SHORT EXERCISE:
For each of the rows below, transcribe every catalog field verbatim, one field per line in the form "field: value", keeping the rows in their given order.

[Start of LISTED RECORDS]

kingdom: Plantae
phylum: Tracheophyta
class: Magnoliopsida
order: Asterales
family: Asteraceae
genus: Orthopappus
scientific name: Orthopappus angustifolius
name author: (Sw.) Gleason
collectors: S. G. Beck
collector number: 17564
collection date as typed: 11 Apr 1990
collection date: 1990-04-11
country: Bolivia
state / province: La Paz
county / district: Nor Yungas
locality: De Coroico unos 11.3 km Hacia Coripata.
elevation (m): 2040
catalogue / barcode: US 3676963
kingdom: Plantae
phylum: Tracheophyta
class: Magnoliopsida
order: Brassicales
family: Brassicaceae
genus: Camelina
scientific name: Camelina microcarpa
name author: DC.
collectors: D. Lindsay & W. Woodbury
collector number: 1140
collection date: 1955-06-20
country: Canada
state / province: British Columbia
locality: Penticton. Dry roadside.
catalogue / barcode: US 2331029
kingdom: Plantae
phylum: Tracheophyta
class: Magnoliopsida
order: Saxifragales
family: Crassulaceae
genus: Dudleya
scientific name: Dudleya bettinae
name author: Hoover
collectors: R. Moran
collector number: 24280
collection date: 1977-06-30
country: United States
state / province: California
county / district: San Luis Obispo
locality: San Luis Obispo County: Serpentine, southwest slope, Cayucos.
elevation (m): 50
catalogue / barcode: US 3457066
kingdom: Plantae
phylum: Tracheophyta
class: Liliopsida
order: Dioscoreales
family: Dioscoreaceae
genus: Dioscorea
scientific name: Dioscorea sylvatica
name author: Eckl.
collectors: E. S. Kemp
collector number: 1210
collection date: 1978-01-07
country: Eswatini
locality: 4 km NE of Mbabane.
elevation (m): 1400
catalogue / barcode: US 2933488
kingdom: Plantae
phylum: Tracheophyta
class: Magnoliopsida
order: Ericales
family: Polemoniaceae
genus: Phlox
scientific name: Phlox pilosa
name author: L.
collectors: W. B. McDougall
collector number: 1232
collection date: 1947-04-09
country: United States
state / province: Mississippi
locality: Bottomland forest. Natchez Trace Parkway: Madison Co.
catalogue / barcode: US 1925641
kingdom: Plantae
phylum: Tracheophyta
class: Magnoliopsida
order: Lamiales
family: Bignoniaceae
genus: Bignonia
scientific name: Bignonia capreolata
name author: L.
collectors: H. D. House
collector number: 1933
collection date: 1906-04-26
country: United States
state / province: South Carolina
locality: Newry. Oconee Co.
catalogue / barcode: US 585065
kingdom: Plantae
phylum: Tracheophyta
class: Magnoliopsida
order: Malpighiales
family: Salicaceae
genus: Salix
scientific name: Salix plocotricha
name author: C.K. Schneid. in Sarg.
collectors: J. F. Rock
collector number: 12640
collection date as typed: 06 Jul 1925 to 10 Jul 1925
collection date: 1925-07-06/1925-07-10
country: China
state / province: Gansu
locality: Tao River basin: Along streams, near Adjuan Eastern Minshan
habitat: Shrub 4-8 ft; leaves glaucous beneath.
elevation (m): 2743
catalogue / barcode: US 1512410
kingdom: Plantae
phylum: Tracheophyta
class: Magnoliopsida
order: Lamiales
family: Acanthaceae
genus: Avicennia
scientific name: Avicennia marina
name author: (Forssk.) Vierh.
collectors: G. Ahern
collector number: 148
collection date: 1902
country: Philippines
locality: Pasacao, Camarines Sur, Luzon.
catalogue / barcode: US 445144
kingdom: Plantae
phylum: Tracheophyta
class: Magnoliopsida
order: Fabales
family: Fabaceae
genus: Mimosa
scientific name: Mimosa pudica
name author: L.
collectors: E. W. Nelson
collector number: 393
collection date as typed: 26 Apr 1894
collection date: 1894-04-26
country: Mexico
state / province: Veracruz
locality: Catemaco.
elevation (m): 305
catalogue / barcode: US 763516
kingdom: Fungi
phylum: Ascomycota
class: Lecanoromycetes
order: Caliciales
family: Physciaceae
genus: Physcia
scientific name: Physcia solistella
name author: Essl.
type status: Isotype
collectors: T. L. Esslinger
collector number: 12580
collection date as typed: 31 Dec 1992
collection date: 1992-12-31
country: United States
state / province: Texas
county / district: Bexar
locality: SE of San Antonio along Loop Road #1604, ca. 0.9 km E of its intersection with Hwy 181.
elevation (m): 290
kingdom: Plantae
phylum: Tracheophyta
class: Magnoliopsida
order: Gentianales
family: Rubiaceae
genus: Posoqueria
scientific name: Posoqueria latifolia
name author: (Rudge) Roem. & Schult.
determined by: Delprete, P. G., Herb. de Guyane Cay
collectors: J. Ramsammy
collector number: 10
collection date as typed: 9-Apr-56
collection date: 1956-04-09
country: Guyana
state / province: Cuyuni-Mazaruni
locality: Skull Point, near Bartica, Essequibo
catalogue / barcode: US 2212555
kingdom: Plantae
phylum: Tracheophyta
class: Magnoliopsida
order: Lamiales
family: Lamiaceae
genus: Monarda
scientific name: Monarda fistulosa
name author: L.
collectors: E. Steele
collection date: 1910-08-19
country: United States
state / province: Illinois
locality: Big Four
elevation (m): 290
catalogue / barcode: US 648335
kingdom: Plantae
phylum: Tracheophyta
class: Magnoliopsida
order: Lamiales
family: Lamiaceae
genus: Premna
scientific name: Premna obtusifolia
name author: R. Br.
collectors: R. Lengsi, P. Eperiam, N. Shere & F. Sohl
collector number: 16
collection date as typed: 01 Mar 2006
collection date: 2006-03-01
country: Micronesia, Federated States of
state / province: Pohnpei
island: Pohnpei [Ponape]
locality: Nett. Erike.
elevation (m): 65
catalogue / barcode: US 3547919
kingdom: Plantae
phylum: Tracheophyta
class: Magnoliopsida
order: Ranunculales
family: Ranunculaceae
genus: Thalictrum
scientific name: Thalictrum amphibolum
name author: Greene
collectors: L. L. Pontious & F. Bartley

[End of LISTED RECORDS]

THE COMPLETED TASK:
kingdom: Plantae
phylum: Tracheophyta
class: Magnoliopsida
order: Asterales
family: Asteraceae
genus: Orthopappus
scientific name: Orthopappus angustifolius
name author: (Sw.) Gleason
collectors: S. G. Beck
collector number: 17564
collection date as typed: 11 Apr 1990
collection date: 1990-04-11
country: Bolivia
state / province: La Paz
county / district: Nor Yungas
locality: De Coroico unos 11.3 km Hacia Coripata.
elevation (m): 2040
catalogue / barcode: US 3676963
kingdom: Plantae
phylum: Tracheophyta
class: Magnoliopsida
order: Brassicales
family: Brassicaceae
genus: Camelina
scientific name: Camelina microcarpa
name author: DC.
collectors: D. Lindsay & W. Woodbury
collector number: 1140
collection date: 1955-06-20
country: Canada
state / province: British Columbia
locality: Penticton. Dry roadside.
catalogue / barcode: US 2331029
kingdom: Plantae
phylum: Tracheophyta
class: Magnoliopsida
order: Saxifragales
family: Crassulaceae
genus: Dudleya
scientific name: Dudleya bettinae
name author: Hoover
collectors: R. Moran
collector number: 24280
collection date: 1977-06-30
country: United States
state / province: California
county / district: San Luis Obispo
locality: San Luis Obispo County: Serpentine, southwest slope, Cayucos.
elevation (m): 50
catalogue / barcode: US 3457066
kingdom: Plantae
phylum: Tracheophyta
class: Liliopsida
order: Dioscoreales
family: Dioscoreaceae
genus: Dioscorea
scientific name: Dioscorea sylvatica
name author: Eckl.
collectors: E. S. Kemp
collector number: 1210
collection date: 1978-01-07
country: Eswatini
locality: 4 km NE of Mbabane.
elevation (m): 1400
catalogue / barcode: US 2933488
kingdom: Plantae
phylum: Tracheophyta
class: Magnoliopsida
order: Ericales
family: Polemoniaceae
genus: Phlox
scientific name: Phlox pilosa
name author: L.
collectors: W. B. McDougall
collector number: 1232
collection date: 1947-04-09
country: United States
state / province: Mississippi
locality: Bottomland forest. Natchez Trace Parkway: Madison Co.
catalogue / barcode: US 1925641
kingdom: Plantae
phylum: Tracheophyta
class: Magnoliopsida
order: Lamiales
family: Bignoniaceae
genus: Bignonia
scientific name: Bignonia capreolata
name author: L.
collectors: H. D. House
collector number: 1933
collection date: 1906-04-26
country: United States
state / province: South Carolina
locality: Newry. Oconee Co.
catalogue / barcode: US 585065
kingdom: Plantae
phylum: Tracheophyta
class: Magnoliopsida
order: Malpighiales
family: Salicaceae
genus: Salix
scientific name: Salix plocotricha
name author: C.K. Schneid. in Sarg.
collectors: J. F. Rock
collector number: 12640
collection date as typed: 06 Jul 1925 to 10 Jul 1925
collection date: 1925-07-06/1925-07-10
country: China
state / province: Gansu
locality: Tao River basin: Along streams, near Adjuan Eastern Minshan
habitat: Shrub 4-8 ft; leaves glaucous beneath.
elevation (m): 2743
catalogue / barcode: US 1512410
kingdom: Plantae
phylum: Tracheophyta
class: Magnoliopsida
order: Lamiales
family: Acanthaceae
genus: Avicennia
scientific name: Avicennia marina
name author: (Forssk.) Vierh.
collectors: G. Ahern
collector number: 148
collection date: 1902
country: Philippines
locality: Pasacao, Camarines Sur, Luzon.
catalogue / barcode: US 445144
kingdom: Plantae
phylum: Tracheophyta
class: Magnoliopsida
order: Fabales
family: Fabaceae
genus: Mimosa
scientific name: Mimosa pudica
name author: L.
collectors: E. W. Nelson
collector number: 393
collection date as typed: 26 Apr 1894
collection date: 1894-04-26
country: Mexico
state / province: Veracruz
locality: Catemaco.
elevation (m): 305
catalogue / barcode: US 763516
kingdom: Fungi
phylum: Ascomycota
class: Lecanoromycetes
order: Caliciales
family: Physciaceae
genus: Physcia
scientific name: Physcia solistella
name author: Essl.
type status: Isotype
collectors: T. L. Esslinger
collector number: 12580
collection date as typed: 31 Dec 1992
collection date: 1992-12-31
country: United States
state / province: Texas
county / district: Bexar
locality: SE of San Antonio along Loop Road #1604, ca. 0.9 km E of its intersection with Hwy 181.
elevation (m): 290
kingdom: Plantae
phylum: Tracheophyta
class: Magnoliopsida
order: Gentianales
family: Rubiaceae
genus: Posoqueria
scientific name: Posoqueria latifolia
name author: (Rudge) Roem. & Schult.
determined by: Delprete, P. G., Herb. de Guyane Cay
collectors: J. Ramsammy
collector number: 10
collection date as typed: 9-Apr-56
collection date: 1956-04-09
country: Guyana
state / province: Cuyuni-Mazaruni
locality: Skull Point, near Bartica, Essequibo
catalogue / barcode: US 2212555
kingdom: Plantae
phylum: Tracheophyta
class: Magnoliopsida
order: Lamiales
family: Lamiaceae
genus: Monarda
scientific name: Monarda fistulosa
name author: L.
collectors: E. Steele
collection date: 1910-08-19
country: United States
state / province: Illinois
locality: Big Four
elevation (m): 290
catalogue / barcode: US 648335
kingdom: Plantae
phylum: Tracheophyta
class: Magnoliopsida
order: Lamiales
family: Lamiaceae
genus: Premna
scientific name: Premna obtusifolia
name author: R. Br.
collectors: R. Lengsi, P. Eperiam, N. Shere & F. Sohl
collector number: 16
collection date as typed: 01 Mar 2006
collection date: 2006-03-01
country: Micronesia, Federated States of
state / province: Pohnpei
island: Pohnpei [Ponape]
locality: Nett. Erike.
elevation (m): 65
catalogue / barcode: US 3547919
kingdom: Plantae
phylum: Tracheophyta
class: Magnoliopsida
order: Ranunculales
family: Ranunculaceae
genus: Thalictrum
scientific name: Thalictrum amphibolum
name author: Greene
collectors: L. L. Pontious & F. Bartley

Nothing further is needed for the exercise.